== Source text ==
Cine-CMR partial voxel segmentation demonstrates increased aortic stiffness among patients with Marfan syndrome.

BACKGROUND

Standard cine-cardiac magnetic resonance (CMR) imaging is commonly used to evaluate cardiac structure, geometry and function. Prior studies have shown that automated segmentation via partial voxel interpolation (PVI) accurately quantifies phantom-based cardiac chamber volumes and necropsy left ventricular myocardial mass. Despite this, the applicability and usefulness of PVI in the determination of physiologic parameters of the aorta such as aortic stiffness has yet to be investigated.

== Dataset excerpts ==
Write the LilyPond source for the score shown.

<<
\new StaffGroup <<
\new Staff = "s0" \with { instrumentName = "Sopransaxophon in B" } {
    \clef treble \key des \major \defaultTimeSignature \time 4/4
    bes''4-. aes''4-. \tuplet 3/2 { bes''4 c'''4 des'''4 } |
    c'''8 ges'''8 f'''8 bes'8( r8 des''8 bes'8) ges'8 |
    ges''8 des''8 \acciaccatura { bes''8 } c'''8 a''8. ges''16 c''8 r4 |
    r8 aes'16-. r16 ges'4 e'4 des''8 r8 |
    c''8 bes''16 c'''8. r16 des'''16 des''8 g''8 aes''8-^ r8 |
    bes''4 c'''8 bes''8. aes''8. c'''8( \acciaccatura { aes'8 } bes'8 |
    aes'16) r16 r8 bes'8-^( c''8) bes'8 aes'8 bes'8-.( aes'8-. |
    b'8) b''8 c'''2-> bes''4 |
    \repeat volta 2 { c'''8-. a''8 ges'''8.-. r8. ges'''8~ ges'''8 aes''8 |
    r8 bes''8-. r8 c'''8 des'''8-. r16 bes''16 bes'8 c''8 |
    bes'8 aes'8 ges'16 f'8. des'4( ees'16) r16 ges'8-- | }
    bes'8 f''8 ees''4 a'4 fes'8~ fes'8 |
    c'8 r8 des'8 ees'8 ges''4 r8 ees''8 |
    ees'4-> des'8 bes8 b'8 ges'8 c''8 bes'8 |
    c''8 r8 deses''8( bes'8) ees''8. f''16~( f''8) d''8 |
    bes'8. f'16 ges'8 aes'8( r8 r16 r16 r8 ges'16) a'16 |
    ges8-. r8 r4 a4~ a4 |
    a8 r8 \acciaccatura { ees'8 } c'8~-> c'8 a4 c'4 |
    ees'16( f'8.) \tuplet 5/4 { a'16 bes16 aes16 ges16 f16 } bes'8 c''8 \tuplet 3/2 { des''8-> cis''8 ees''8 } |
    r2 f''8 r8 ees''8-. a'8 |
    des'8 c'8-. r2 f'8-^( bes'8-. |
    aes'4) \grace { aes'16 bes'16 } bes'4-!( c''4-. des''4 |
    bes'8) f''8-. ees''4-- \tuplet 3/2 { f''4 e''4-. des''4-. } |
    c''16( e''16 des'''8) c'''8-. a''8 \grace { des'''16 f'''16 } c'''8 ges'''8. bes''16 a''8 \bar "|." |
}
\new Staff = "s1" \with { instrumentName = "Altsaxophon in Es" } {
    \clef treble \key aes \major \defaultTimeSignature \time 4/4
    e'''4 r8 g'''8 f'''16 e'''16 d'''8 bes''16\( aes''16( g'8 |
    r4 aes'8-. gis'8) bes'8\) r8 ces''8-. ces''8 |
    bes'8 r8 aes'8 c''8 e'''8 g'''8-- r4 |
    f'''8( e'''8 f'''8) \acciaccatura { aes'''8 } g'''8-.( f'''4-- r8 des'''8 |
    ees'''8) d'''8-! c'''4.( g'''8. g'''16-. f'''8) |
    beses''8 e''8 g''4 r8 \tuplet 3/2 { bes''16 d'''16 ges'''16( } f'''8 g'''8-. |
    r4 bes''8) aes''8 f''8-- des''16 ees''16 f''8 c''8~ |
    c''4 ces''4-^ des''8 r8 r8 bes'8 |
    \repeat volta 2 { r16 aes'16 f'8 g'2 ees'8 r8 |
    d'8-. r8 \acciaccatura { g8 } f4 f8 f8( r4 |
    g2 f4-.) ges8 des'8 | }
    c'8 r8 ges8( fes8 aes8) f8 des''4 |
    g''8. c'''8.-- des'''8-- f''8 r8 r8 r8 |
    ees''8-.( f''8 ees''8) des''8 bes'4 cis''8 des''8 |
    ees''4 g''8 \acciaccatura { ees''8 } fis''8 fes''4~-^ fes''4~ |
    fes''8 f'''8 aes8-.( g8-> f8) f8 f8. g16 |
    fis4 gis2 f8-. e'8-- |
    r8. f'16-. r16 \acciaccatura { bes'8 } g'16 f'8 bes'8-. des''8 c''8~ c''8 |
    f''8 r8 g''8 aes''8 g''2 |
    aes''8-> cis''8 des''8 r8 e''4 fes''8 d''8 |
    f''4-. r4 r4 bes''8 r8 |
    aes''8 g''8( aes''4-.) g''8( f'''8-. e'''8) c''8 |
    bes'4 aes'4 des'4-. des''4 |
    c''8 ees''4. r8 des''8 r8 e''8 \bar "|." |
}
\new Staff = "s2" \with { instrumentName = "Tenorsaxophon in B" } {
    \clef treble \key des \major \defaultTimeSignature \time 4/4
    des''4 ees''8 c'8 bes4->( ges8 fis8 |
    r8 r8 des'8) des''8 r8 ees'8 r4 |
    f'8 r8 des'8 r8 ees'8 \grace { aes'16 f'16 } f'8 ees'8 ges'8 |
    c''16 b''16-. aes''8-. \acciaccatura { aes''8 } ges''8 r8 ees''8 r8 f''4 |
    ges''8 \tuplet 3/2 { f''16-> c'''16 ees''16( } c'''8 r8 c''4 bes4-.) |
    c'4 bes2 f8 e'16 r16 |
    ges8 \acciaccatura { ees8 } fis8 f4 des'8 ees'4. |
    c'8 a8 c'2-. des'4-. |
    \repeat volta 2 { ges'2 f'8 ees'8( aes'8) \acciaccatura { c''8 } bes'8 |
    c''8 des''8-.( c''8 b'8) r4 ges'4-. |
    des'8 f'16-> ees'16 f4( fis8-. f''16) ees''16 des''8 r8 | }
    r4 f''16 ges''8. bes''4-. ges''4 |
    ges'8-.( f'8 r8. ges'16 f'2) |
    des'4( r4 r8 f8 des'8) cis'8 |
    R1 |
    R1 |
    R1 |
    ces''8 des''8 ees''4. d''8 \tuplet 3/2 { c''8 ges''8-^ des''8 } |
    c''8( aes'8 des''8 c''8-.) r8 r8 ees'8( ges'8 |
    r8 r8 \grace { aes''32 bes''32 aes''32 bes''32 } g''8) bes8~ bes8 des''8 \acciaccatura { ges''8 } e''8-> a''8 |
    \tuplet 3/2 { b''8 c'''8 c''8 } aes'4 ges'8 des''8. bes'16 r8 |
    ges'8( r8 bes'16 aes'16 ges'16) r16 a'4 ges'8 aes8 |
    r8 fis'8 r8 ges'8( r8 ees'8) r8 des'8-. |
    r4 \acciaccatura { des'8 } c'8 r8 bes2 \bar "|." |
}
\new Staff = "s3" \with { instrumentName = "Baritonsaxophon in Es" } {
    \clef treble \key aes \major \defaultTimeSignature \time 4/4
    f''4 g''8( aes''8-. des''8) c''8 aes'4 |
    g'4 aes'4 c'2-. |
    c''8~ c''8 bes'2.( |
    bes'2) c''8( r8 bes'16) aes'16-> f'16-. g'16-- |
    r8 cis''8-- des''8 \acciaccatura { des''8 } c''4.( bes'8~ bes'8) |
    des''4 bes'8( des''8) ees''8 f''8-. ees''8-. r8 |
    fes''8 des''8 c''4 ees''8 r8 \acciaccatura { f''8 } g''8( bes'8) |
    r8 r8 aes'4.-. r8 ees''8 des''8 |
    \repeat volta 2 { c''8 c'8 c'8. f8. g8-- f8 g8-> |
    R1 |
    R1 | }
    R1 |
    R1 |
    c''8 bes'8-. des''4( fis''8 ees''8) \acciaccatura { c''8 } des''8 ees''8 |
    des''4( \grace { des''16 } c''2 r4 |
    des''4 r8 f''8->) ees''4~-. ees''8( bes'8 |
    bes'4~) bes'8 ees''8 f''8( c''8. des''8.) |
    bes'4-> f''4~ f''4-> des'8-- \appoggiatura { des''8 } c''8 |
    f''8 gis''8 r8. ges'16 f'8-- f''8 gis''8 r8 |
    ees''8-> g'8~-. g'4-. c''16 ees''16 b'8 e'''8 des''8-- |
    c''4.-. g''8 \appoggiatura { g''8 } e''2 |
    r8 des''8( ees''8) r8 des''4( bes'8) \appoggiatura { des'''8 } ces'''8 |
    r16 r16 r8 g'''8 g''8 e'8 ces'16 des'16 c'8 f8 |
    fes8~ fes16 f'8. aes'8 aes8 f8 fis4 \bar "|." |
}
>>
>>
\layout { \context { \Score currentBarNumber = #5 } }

== Apply what you read ==
**a)** Quote the text on aortic stiffness in Marfan syndrome between "Cine-CMR partial voxel" and "to be investigated.", inclusive.
**b)** Answer these questions from the text on aortic stiffness in Marfan syndrome:
(i) What is standard cine-CMR imaging commonly used to evaluate?
(ii) What has PVI been shown to quantify accurately in prior studies?
(iii) Among which patients did the segmentation show increased aortic stiffness?
**c)** Decide whether each statement agrees with the text on aortic stiffness in Marfan syndrome. Answer yes or no and quote the words that settle it:
(i) The usefulness of PVI for measuring aortic stiffness has already been established.
(ii) The automated segmentation in prior studies was done through partial voxel interpolation.
(iii) Standard cine-CMR imaging is rarely used to evaluate cardiac function.
The data has no connection to the text on aortic stiffness in Marfan syndrome.

== Outputs in order ==
**a)**
Cine-CMR partial voxel segmentation demonstrates increased aortic stiffness among patients with Marfan syndrome.

BACKGROUND

Standard cine-cardiac magnetic resonance (CMR) imaging is commonly used to evaluate cardiac structure, geometry and function. Prior studies have shown that automated segmentation via partial voxel interpolation (PVI) accurately quantifies phantom-based cardiac chamber volumes and necropsy left ventricular myocardial mass. Despite this, the applicability and usefulness of PVI in the determination of physiologic parameters of the aorta such as aortic stiffness has yet to be investigated.

**b)**
(i) Cardiac structure, geometry and function.
(ii) Phantom-based cardiac chamber volumes and necropsy left ventricular myocardial mass.
(iii) Patients with Marfan syndrome.

**c)**
(i) No: "has yet to be investigated"
(ii) Yes: "automated segmentation via partial voxel interpolation (PVI)"
(iii) No: "is commonly used to evaluate cardiac structure, geometry and function"